## Work task
Your answer should be an exact copy of the lines from the one containing "- Delete the" through the last line of the records below, without any pictures.

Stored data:
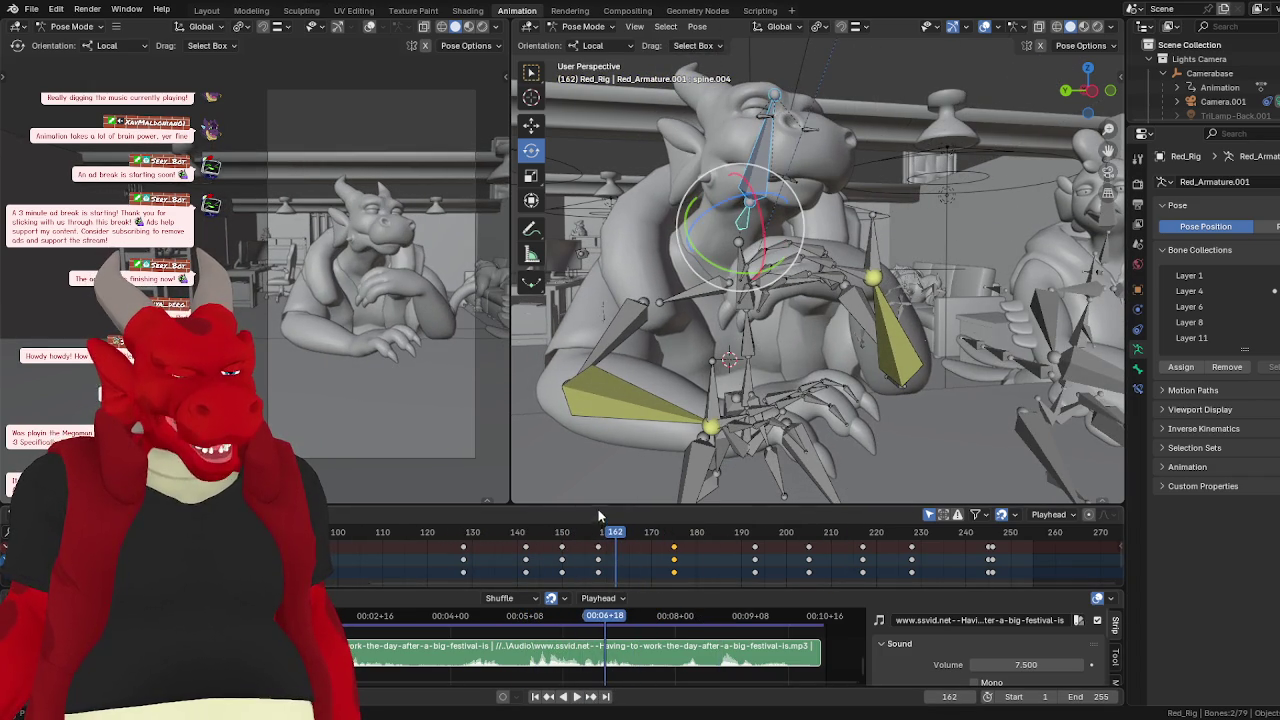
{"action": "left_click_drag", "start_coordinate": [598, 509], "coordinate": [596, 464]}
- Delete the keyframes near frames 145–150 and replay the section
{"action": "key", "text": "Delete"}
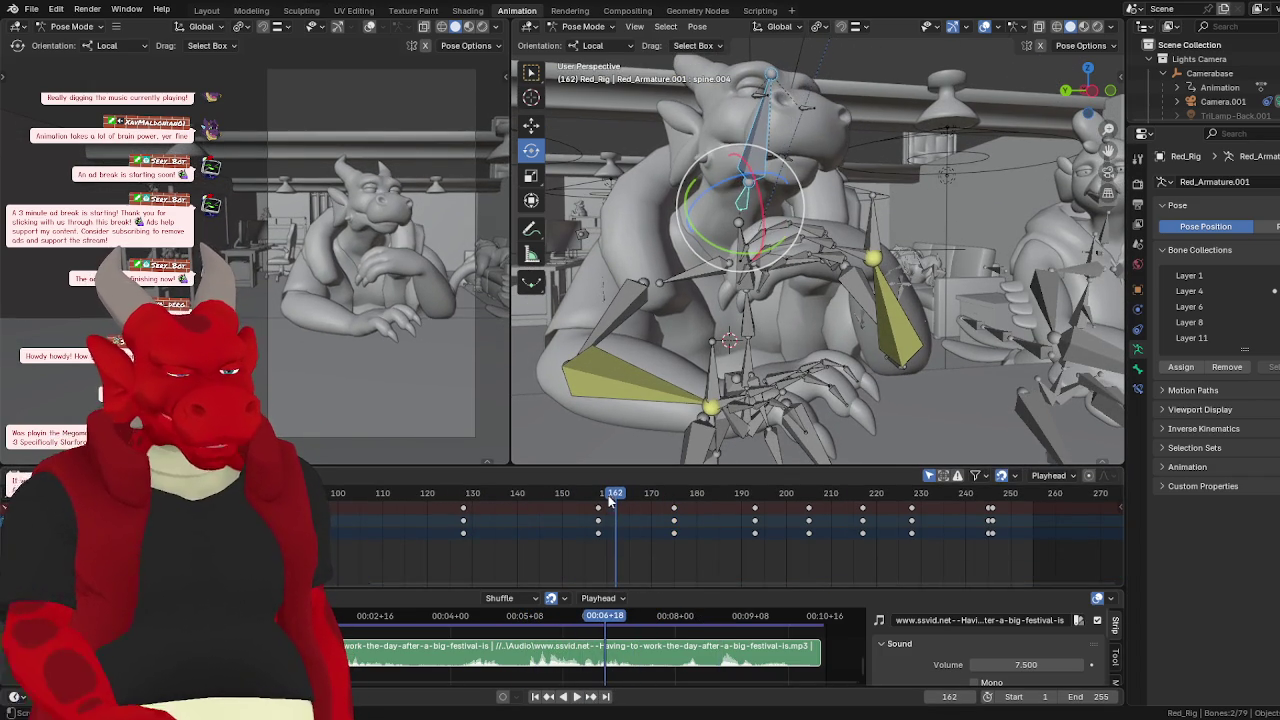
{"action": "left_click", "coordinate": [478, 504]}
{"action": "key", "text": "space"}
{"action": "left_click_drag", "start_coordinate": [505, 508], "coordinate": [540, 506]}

## Solution to the problem
- Delete the keyframes near frames 145–150 and replay the section
{"action": "key", "text": "Delete"}
{"action": "left_click", "coordinate": [478, 504]}
{"action": "key", "text": "space"}
{"action": "left_click_drag", "start_coordinate": [505, 508], "coordinate": [540, 506]}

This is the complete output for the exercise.